[To be done]
A. For each statement, say yes or no according to the passage on the entropy increase theorem, and quote the deciding words. (i) The external matter source is assumed to obey the null energy condition. (ii) The null Raychaudhuri equation is described as a geometric identity. (iii) To avoid a caustic in the future, the expansion must always be negative.
B. Answer from the passage on the entropy increase theorem, one answer per line. (i) Which equation number is given to the second law in the Einstein frame? (ii) What does the abbreviation NRE stand for? (iii) Which equation relates the energy momentum tensor in one frame to the one in the other frame?
C. Carry on the passage on the entropy increase theorem, starting after its last line.

[Document excerpt]
-----

Using the projection of \({\tilde{E}}_{ab}{\tilde{l}}^a{\tilde{l}}^b\) in (107), one can obtain

$$\begin{aligned} \frac{d {\tilde{\theta }}_{{({\tilde{l}})}}}{d \lambda _{(\tilde{l})}}=\tilde{\kappa }\tilde{\theta }_{(\tilde{l})}-{\tilde{\sigma }}_{ab}{\tilde{\sigma }}^{ab}-\frac{1}{2}\tilde{\theta }_{(\tilde{l})}^2-8\pi (\tilde{T}_{ab}^{{\tilde{\phi }}}+{\tilde{T}}_{ab}^{(m)}){\tilde{l}}^a{\tilde{l}}^b~. \end{aligned}$$
(108)

One can find that \({\tilde{T}}_{ab}^{{\tilde{\phi }}}{\tilde{l}}^a{\tilde{l}}^b=(\tilde{l}^a\partial _a{\tilde{\phi }})^2\), which is a positive definite. Now, we consider that the external matter source obeys the null energy condition \(\tilde{T}^{(m)}_{~ab}{\tilde{l}}^a{\tilde{l}}^b\ge 0\) . Therefore, all the terms on the RHS of (108) is negative except the term \(\tilde{\kappa }\tilde{\theta }_{(\tilde{l})}\) . Now, if \(\tilde{\theta }_{(\tilde{l})}\) is initially negative, then it implies \(\frac{d {\tilde{\theta }}_{{({\tilde{l}})}}}{d \lambda _{(\tilde{l})}}< 0\), which means \(\tilde{\theta }_{(\tilde{l})}\) will further decrease and become \(-\infty \) within finite \(\lambda _{(\tilde{l})}\). Thus, ultimately it will lead to the formation of caustic. Hence, in order to assure that there is no caustic in future \(\tilde{\theta }_{(\tilde{l})}\) will have to be positive always. This, in Eq. (106) implies that the entropy cannot decrease and we have

$$\begin{aligned} \frac{d{\tilde{S}}}{d\lambda _{(\tilde{l})}}\ge 0~, \end{aligned}$$
(109)

which is the second law in the Einstein frame.

Jordan frame: In the Jordan frame, the entropy increase theorem can be proven following the similar steps as of the Einstein frame. In this frame, the entropy is given as \(S=\int _{S_t}\phi \frac{\sqrt{q}}{4} d^2x\). Thus, the change in entropy along \(l^a\) is given as

$$\begin{aligned} \frac{dS}{d\lambda }=\frac{1}{4}\int _{{\mathcal {S}}_t}\sqrt{q}\Big (\phi \theta +l^i\nabla _i\phi \Big )d^2x=\frac{1}{4}\int _{{\mathcal {S}}_t}\sqrt{q}\phi {\tilde{\theta }}_{(\tilde{l})} d^2x~. \end{aligned}$$
(110)

Thus, the change of entropy in the Jordan frame is determined in terms of the parameter \(\tilde{\theta }_{(\tilde{l})}\) and not \(\theta _{(l)}\) . The fact that \(\tilde{\theta }_{(\tilde{l})}\) cannot be negative, has been proven earlier in the Einstein frame. Nevertheless, the positivity of \(\tilde{\theta }_{(\tilde{l})}\) can be proven independently using the null Raychaudhuri equation (NRE) of the Jordan frame, the projection \(E_{ab}l^al^b\) and the null energy condition of the Jordan frame (i.e. \(T_{ab}^{(m)}l^al^b>0\)) [33, 34]. This is possible because (1) NRE is a geometric identity and the similar expression holds in both the frames (either written in terms of tilde variables of the Einstein frame or in terms of non-tilde variables of the Jordan frame), (2) The dynamical equations \(E_{ab}\) and \({\tilde{E}}_{ab}\) are equivalent (i.e. \(E_{ab}=\phi {\tilde{E}}_{ab}\)) and (3) The null energy condition in one frame implies the same of another frame (as the energy momentum tensor in one frame in related to the same in the other frame by Eq. (26) and the null vectors are related by (84)). In any case, one can finally obtain

$$\begin{aligned} \frac{dS}{d\lambda }\ge 0~, \end{aligned}$$
(111)

-----

[Supplied information]
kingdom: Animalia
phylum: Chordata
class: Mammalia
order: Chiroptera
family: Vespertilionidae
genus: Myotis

-----

[Results for the exercise]
A.
(i) Yes: "we consider that the external matter source obeys the null energy condition"
(ii) Yes: "NRE is a geometric identity"
(iii) No: "will have to be positive always"

B.
(i) (109)
(ii) Null Raychaudhuri equation
(iii) Eq. (26)

C.
which is the entropy increase theorem in the Jordan frame.

Finally, it is worth to point out that no caustic is one of the key argument to prove the second law. In this regard we mention that the argument of no caustic is valid for event horizon and for a generic null surface with the generators having no future end points (as in general caustics may appear for a null surface). Thus, the proof of the second law can be attributed to those null surfaces, the generators of which do not have any future end points (such as the event horizon of a black hole).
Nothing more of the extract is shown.